━━━━━ EXTRACTED TEXT
A massacre in Somalia by U.S.-backed Ethiopian forces has set off a political realignment against the Ethiopian invaders and the Somali government they installed last January.
Four days of attacks, beginning March 29, killed as many as 1,000 civilians in the capital of Mogadishu. The Ethiopians, backed by their allies in Somalia’s Transitional Federal Government (TFG), used tanks, helicopter gunships and artillery to demolish nearly four square miles of the city — neighborhoods housing Somali subclans that support militias opposed to the invasion.
Ten thousand residents fled during the attacks — on top of the 100,000 who had left since February. Doctors Without Borders reported Mogadishu’s largest outbreak of cholera in 15 years, and UN officials warned of a humanitarian catastrophe for the country’s internally displaced people, who now number half a million.
The TFG, whose leadership is skewed to favor Somalia’s northern Darod clan, was already splintering before this act of ethnic cleansing. But the slaughter sparked a key defection from the government — Hussein Aideed, a deputy prime minister who belongs to one of the targeted subclans.
Aideed made a joint statement against the occupation April 18 alongside Sharif Sheikh Ahmed, leader of the moderate wing of the Union of Islamic Courts (UIC) — the group ousted in January by Ethiopia’s invasion. Sharif Hassan Sheikh Aden, the former speaker of the TFG parliament, joined in the statement, which called for a common Somali front to force out the Ethiopians. Unlike Aideed, Aden was always opposed to the invasion and favored talks with the UIC moderates. For these reasons, TFG President Abdullahi Yusuf demoted him in January.
Hussein Aideed, a member of the Hawiye clan that dominates Mogadishu, is the son of Muhammad Farah Aideed — the bogeyman who haunted the U.S.-led UN occupation of Somalia from 1992 to 1994.
Educated in the U.S., Hussein entered Somalia in the 1990s as a Marine. He stayed to become a warlord, like his father, and got rich turning Somali acacia forests into charcoal for export. He posed as a U.S.-friendly powerbroker in a country that has lacked a central government since the 1991 fall of its U.S-backed dictator, Siad Barre.
━━━━━━━━━━
**WORK ITEM A**
Repeat a passage from the Somalia massacre text word for word: begin at the words "Hussein Aideed, a member" and stop after "dictator, Siad Barre.".
**WORK ITEM B**
Write the next part of the Somalia massacre text, continuing from its last sentence.
The listing after this has nothing to do with what you're asked here.
━━━━━ RECORDS SHOWN
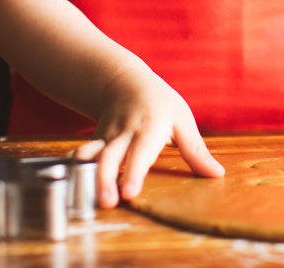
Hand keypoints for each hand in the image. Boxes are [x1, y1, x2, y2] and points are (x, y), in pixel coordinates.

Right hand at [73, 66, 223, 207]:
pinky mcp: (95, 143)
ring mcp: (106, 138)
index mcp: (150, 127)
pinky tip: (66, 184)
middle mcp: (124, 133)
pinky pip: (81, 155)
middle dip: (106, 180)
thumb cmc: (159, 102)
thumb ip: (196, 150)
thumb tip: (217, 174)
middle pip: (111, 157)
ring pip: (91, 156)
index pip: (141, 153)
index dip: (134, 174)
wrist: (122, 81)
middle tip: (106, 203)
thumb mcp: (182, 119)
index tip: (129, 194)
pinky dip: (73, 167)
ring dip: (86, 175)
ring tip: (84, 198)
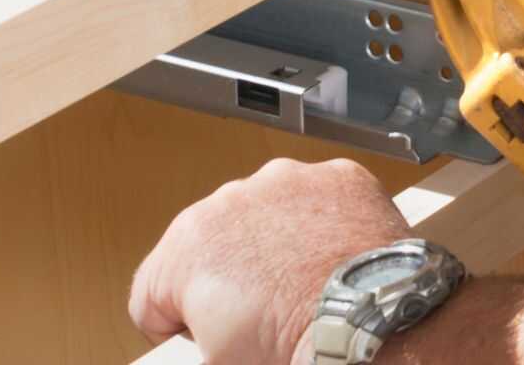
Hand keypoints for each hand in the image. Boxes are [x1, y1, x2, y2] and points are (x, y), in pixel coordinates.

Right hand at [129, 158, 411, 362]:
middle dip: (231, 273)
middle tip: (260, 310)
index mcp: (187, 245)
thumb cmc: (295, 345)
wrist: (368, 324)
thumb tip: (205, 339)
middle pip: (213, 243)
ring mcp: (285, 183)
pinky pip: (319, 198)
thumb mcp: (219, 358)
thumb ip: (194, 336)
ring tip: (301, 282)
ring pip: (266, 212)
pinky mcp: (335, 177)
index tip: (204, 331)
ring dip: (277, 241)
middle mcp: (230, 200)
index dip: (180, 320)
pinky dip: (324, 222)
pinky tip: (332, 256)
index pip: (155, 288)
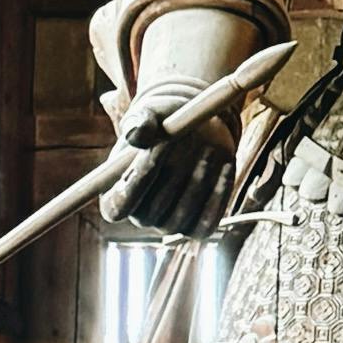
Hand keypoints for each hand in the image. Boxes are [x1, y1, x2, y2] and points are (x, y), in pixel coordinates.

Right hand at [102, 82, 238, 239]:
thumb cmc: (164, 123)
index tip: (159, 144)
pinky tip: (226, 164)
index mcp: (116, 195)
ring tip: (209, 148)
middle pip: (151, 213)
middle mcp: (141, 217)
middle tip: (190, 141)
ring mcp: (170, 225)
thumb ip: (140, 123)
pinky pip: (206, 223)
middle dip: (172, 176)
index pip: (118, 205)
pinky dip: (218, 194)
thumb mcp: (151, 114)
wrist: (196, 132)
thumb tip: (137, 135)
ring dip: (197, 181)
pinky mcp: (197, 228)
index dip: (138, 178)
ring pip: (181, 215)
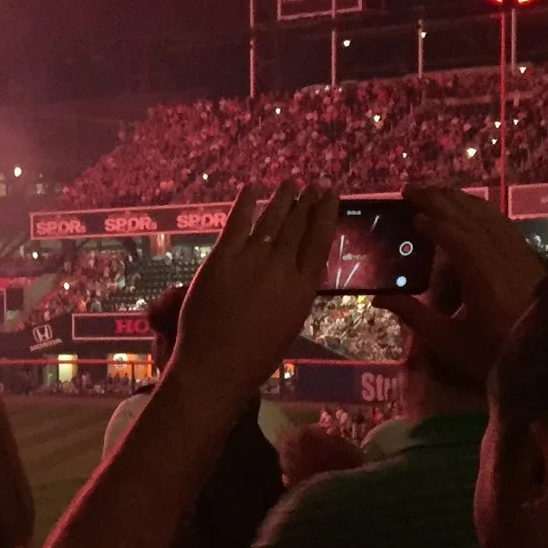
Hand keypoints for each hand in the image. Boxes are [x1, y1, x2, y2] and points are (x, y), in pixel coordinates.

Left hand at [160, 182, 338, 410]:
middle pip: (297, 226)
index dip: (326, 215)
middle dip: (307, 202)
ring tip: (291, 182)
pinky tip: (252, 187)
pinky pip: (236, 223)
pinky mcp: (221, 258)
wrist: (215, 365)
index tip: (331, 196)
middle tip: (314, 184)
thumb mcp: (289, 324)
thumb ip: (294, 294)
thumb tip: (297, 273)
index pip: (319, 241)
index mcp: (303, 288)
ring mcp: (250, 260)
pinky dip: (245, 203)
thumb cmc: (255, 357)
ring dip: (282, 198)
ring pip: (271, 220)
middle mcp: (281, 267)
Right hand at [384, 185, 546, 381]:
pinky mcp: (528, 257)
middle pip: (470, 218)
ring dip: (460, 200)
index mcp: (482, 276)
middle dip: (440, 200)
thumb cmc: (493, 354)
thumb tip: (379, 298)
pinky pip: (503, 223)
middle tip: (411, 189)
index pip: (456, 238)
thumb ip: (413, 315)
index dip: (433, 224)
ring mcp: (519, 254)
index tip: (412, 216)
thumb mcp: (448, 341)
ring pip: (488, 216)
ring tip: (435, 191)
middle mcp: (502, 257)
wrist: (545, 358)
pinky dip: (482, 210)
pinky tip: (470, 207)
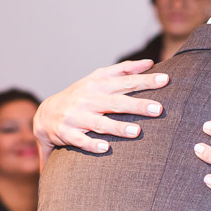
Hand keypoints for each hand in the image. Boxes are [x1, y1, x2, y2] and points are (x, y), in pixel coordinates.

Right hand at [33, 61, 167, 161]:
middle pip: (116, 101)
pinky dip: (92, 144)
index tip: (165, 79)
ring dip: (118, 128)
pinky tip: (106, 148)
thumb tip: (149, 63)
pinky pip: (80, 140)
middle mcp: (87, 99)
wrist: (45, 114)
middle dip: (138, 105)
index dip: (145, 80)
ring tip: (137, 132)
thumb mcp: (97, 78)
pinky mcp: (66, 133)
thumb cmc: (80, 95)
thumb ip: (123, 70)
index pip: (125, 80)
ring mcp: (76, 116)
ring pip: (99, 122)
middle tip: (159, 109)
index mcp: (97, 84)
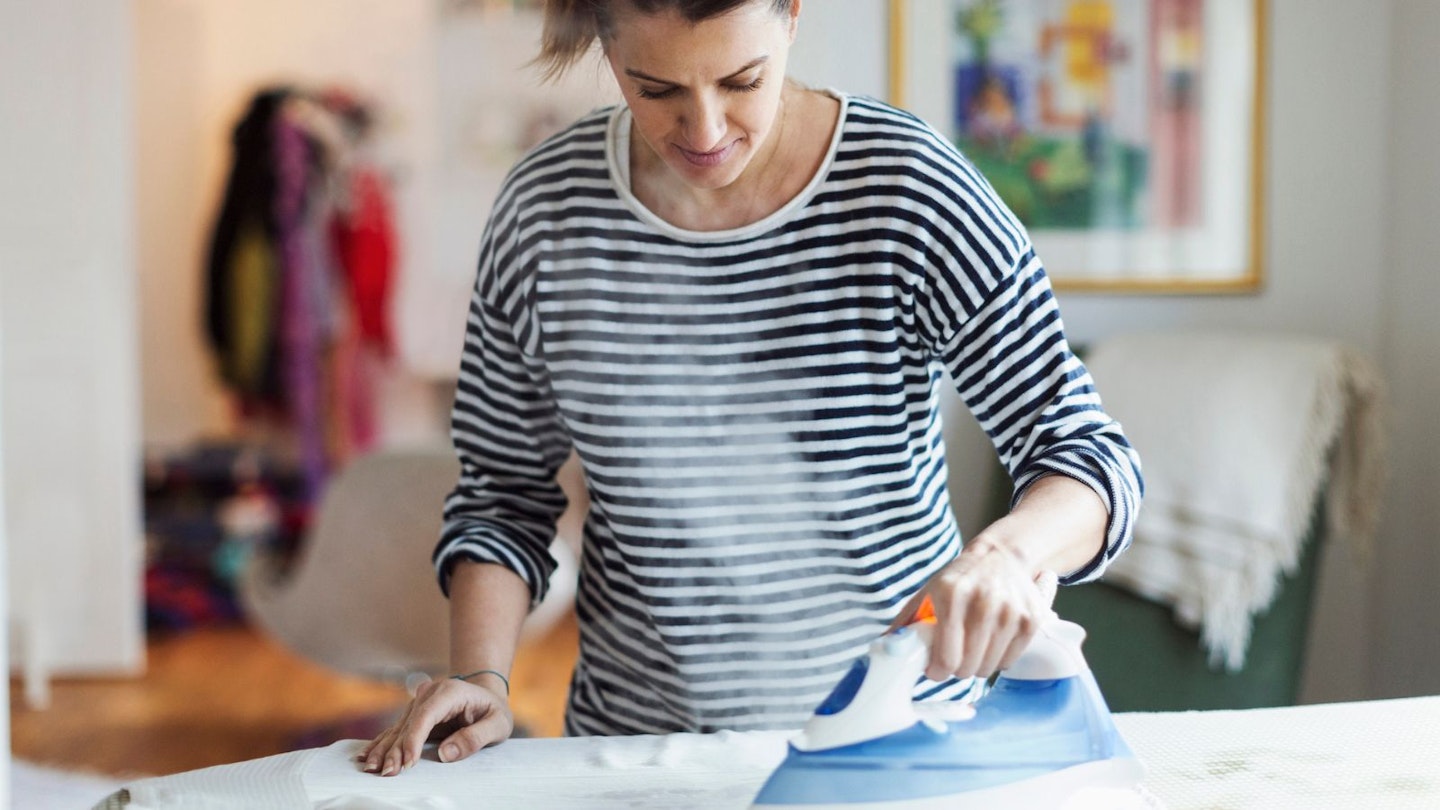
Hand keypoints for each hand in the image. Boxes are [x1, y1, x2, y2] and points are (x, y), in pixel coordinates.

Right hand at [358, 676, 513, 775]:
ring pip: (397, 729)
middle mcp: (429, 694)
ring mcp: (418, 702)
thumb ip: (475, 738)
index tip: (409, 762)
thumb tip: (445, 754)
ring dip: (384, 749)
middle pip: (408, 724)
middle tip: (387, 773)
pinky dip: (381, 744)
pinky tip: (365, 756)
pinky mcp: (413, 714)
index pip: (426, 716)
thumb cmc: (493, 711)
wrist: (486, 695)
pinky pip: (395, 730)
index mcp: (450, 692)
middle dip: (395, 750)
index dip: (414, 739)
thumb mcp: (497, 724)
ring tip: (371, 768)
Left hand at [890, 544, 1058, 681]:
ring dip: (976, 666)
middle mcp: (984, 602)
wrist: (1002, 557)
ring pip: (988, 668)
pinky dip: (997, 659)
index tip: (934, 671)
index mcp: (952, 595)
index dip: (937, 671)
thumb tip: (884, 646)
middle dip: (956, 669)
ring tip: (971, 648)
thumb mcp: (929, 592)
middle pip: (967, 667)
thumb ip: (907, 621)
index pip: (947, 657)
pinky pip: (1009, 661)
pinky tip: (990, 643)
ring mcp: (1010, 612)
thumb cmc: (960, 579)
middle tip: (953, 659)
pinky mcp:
━━━━━━━━━━
**EXERCISE ANSWER A**
Hussein Aideed, a member of the Hawiye clan that dominates Mogadishu, is the son of Muhammad Farah Aideed — the bogeyman who haunted the U.S.-led UN occupation of Somalia from 1992 to 1994.
Educated in the U.S., Hussein entered Somalia in the 1990s as a Marine. He stayed to become a warlord, like his father, and got rich turning Somali acacia forests into charcoal for export. He posed as a U.S.-friendly powerbroker in a country that has lacked a central government since the 1991 fall of its U.S-backed dictator, Siad Barre.

**EXERCISE ANSWER B**
After the attacks of September 11, 2001, Aideed became a CIA informant in the “war on terror” — and may be the responsible for making some of the currently unsubstantiated claims that the UIC harbored al-Qaeda kingpins. The charges of al-Qaeda infiltration were the propaganda cover for Ethiopia and their U.S. backers to install the TFG.
Amnesty International reports that more than 80 Somali men, women and children are still locked up without charge as “terror suspects” in secret jails in Ethiopia. They were captured by U.S.-trained Kenyan border security forces in January and February.
The detainees were fleeing a region where Ethiopian tanks were advancing and the U.S. carried out air strikes to assassinate supposed al-Qaeda leaders — but instead killed 70 Somali herdsman, according to the aid agency Oxfam.
Despite his checkered past, Aideed, together with his two new anti-Ethiopian allies, has deeper roots in the southern capital area than the TFG. The three could represent the face of a future Somali government. If so, it would be a coup for Isaias Afwerki of Eritrea, who brokered the discussions among the new allies and hosted the announcement of the alliance in Eritrea’s capital of Asmara. Just weeks ago, it seemed like Ethiopia and the U.S. were succeeding in installing a Somali government to their liking. Now Isaias could end up being the kingmaker.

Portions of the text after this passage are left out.